#### Task description:
Update the rows by replacing every occurrence of "2020.11.14" with "2020-11-14" and leaving all other text unchanged.
..............................
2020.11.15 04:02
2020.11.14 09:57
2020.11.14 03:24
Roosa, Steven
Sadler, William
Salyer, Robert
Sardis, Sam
..............................
#### Reply to the task:
2020.11.15 04:02
2020-11-14 09:57
2020-11-14 03:24
Roosa, Steven
Sadler, William
Salyer, Robert
Sardis, Sam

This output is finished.